Dominique Strauss-Kahn et le Maroc
Au total, des liens ont été établis par l’ICIJ entre des actifs off-shore et 336 dirigeants et responsables politiques de premier plan, qui ont créé près de 1 000 sociétés, dont plus des deux tiers aux Îles Vierges britanniques. Parmi les personnalités exposées se trouvent également la chanteuse colombienne Shakira, le mannequin allemand Claudia Schiffer ou la légende indienne du cricket Sachin Tendulkar.
Apparaissent aussi les noms de l’ancien Premier ministre britannique Tony Blair, qui a réalisé l’achat d’un bien immobilier à Londres par le biais d’une société à l’étranger, et de l’ancien ministre français Dominique Strauss-Kahn. L’ancien directeur général du Fonds monétaire international (FMI) a fait transiter plusieurs millions de dollars d’honoraires de conseil à des entreprises par une société marocaine exempte d’impôts, selon les documents examinés par l’ICIJ.
Le président kényan Uhuru Kenyatta a ainsi maintes fois affirmé sa détermination à lutter contre la corruption dans son pays et à obliger les officiels kényans à la transparence quant à leur patrimoine.
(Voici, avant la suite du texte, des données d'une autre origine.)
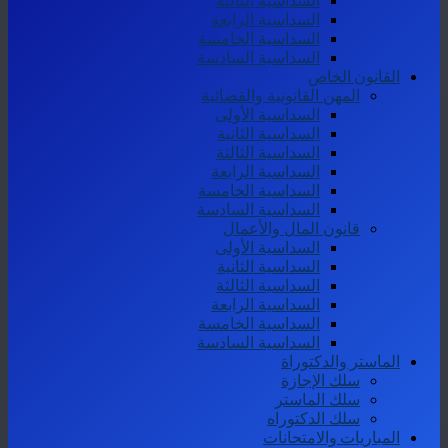
السداسية الثالثة
السداسية الرابعة
السداسية الخامسة
السداسية السادسة
القانون الخاص
المهن القانونية والقضائية
السداسية الأولى
السداسية الثانية
السداسية الثالثة
السداسية الرابعة
السداسية الخامسة
السداسية السادسة
قانون المال والأعمال
السداسية الأولى
السداسية الثانية
السداسية الثالثة
السداسية الرابعة
السداسية الخامسة
السداسية السادسة
الماستر والدكتوراة
سلك الإجازة
سلك الماستر
سلك الدكتوراه
المباريات والامتحانات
Pourtant, selon le volet des Pandora Papers qui lui est consacré, le chef de l’État kényan possède une fondation au Panama, et plusieurs membres de sa famille directe possèdent plus de 30 millions de dollars logés dans des comptes off-shore.
Créé en 1997 par le Centre américain pour l’intégrité publique, l’ICIJ est devenu une entité indépendante en 2017. Son réseau compte des journalistes d’investigation dans plus de 100 pays et territoires, ainsi que quelque 100 médias partenaires. L’ICIJ s’est fait connaître, début avril 2016, avec la publication des Panama Papers, une enquête appuyée sur quelque 11,5 millions de documents provenant d’un cabinet d’avocats panaméen.